The Marathon as it passes by the Sagrada Familia
3 min

The Sagrada Família has requested permission from Barcelona City Council to begin the facade of the Glòria, and this has encouraged me to revisit some reflections I had made many years ago about the surroundings of the monument.

The Sagrada Família is the favorite controversy of many generations of Barcelona residents, and I often pass beneath its foundations, because the AVE tunnel (also a very dramatic discussion at the time) runs along Provença Street.

The area surrounding the Sagrada Família is well-established (it's been under construction for years), but current planning provides for the demolition of a wide strip of buildings in front of its main façade. This is what the plans show in orange as point 14a and in green as point 17/6: the equivalent of 300 homes affected by the conversion into a green zone and another 600 pending specific regulation. However, it's clear that what the planning says makes no sense and the urban impacts will have to be resolved differently. We're talking about hundreds of residents living in uncertainty and impacts that degrade the built environment condemned many years ago. Now, developing a more viable alternative is an opportunity to address the externalities of mass tourism and transform the surrounding area into a more decent piece of the city.

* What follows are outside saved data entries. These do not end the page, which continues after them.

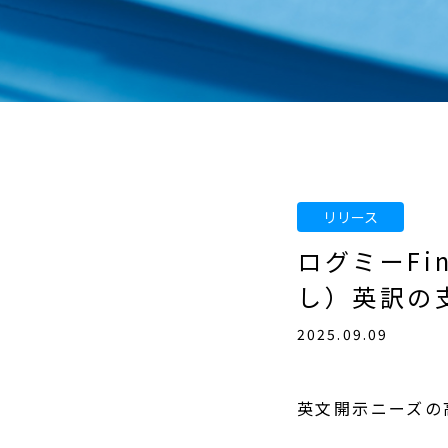
ログミーFi
し）英訳の
2025.09.09
英文開示ニーズの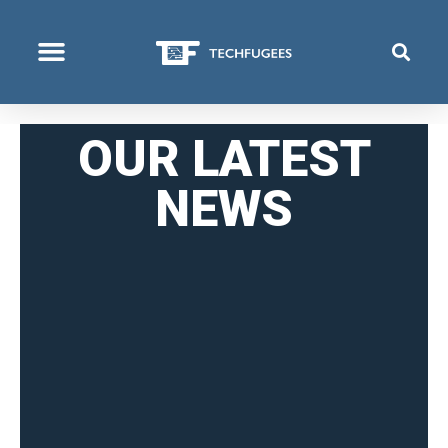
COSA FACCIAMO
OUR LATEST
NEWS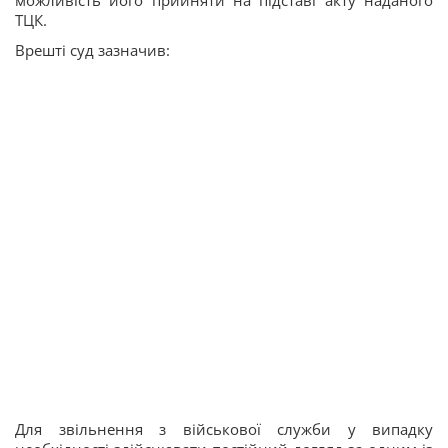
ТЦК.
Врешті суд зазначив:
Для звільнення з військової служби у випадку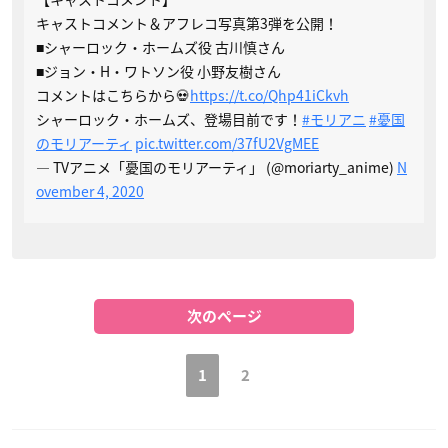
キャストコメント＆アフレコ写真第3弾を公開！
■シャーロック・ホームズ役 古川慎さん
■ジョン・H・ワトソン役 小野友樹さん
コメントはこちらから💀
https://t.co/Qhp41iCkvh
シャーロック・ホームズ、登場目前です！
#モリアニ
#憂国
のモリアーティ
pic.twitter.com/37fU2VgMEE
— TVアニメ「憂国のモリアーティ」 (@moriarty_anime)
N
ovember 4, 2020
次のページ
1
2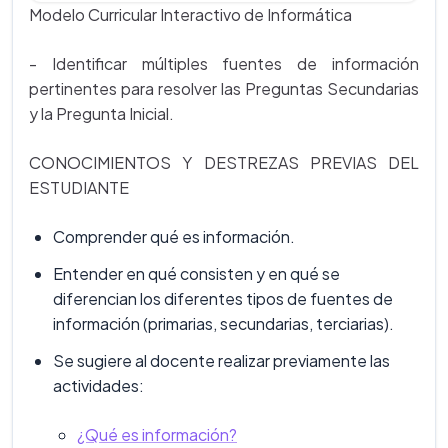
Modelo Curricular Interactivo de Informática
- Identificar múltiples fuentes de información
pertinentes para resolver las Preguntas Secundarias
y la Pregunta Inicial.
CONOCIMIENTOS Y DESTREZAS PREVIAS DEL
ESTUDIANTE
Comprender qué es información.
Entender en qué consisten y en qué se
diferencian los diferentes tipos de fuentes de
información (primarias, secundarias, terciarias).
Se sugiere al docente realizar previamente las
actividades:
¿Qué es información?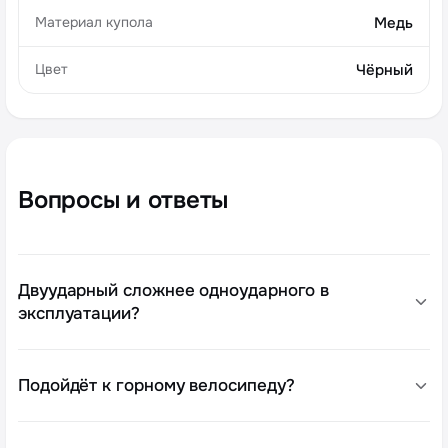
Материал купола
Медь
Цвет
Чёрный
Вопросы и ответы
Двуударный сложнее одноударного в
эксплуатации?
Подойдёт к горному велосипеду?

The transformation of the Sagrada Família area requires sensitivity: access points must be designed without breaking with the logic of the Eixample, emphasizing the block interiors and maintaining the cadence between blocks, passageways, interior courtyards, and harmonious heights. Attempting to erase pre-existing elements would only create a hodgepodge unworthy of the present. The facades of Marina and Sardenya Streets and their rearmost sections, with their disordered galleries and irregular courtyards, must be preserved because, even after a few years, they also possess a certain heritage value, a unified urban landscape.

But, above all, the access routes to the Sagrada Família have the potential to generate a more complete tour, allowing for the elimination of crowds. It's worth noting that from the new Parque de les Glòries to the Sagrada Família, passing through the modernist complex of the Hospital de Sant Pau, one can reach the Tres Turons viewpoint, and explain that Barcelona is Gaudí and, at the same time, the Carmel neighborhood. The way of doing things of the bourgeoisie, the church, and monumentality have coexisted for decades with informality and self-construction. A reading of the city is more complete when done from this dual perspective: that of the monumental city and that of the neighborhoods of the people who built precisely this monumentality. Thinking in terms of a line (a route) rather than a point (a monument) helps mitigate the massive influx of tourists, who can move around on foot instead of being stuck in a single corner.

Gaudí conceived the Sagrada Família so that it could be viewed from the diagonals, always ensuring the perception of two facades. This idea was already reflected in the 1917 Plan de Conexiones, which proposed spaces around it that favored this perspective. Viewing the Sagrada Família only from the front is a folly born of the obsession with order that underlies totalitarianism.

Urban planning has become such a technical discipline, so dependent on the approval of decrees, procedures, plans, and economic studies, that the city has long postponed making decisions regarding the design and composition of the Sagrada Família area with new ideas. Redesigning, rethinking views, routes, and the coexistence of everyday uses and tourism seems to me to be an exciting project for a city like Barcelona, ​​where the architecture sector can create meaningful urban proposals.

Objectively, the Sagrada Família neighborhood is one of the densest in Barcelona. From a neighborhood perspective, it's difficult to understand why it's necessary to design access routes for a building that generates thousands of visitors (and revenue) without considering the provision of community spaces at the neighborhood level. But the two are not incompatible: making room for the Sagrada Família visitor center necessarily involves considering how to make room for subsidized housing, educational spaces, community centers, senior housing, and civic and organization centers. It can all be done simultaneously.

For now, as pedestrians walk along Diagonal, there's a symbolic image: a small opening between two five-story residential buildings on Carrer Aragó, condemned by current planning, with a blue sign reading: "Manhattan Parking." And in the background, the Sagrada Família and its cranes rise. The micro-staircase and the global staircase, in a single photo. Welcome to Barcelona!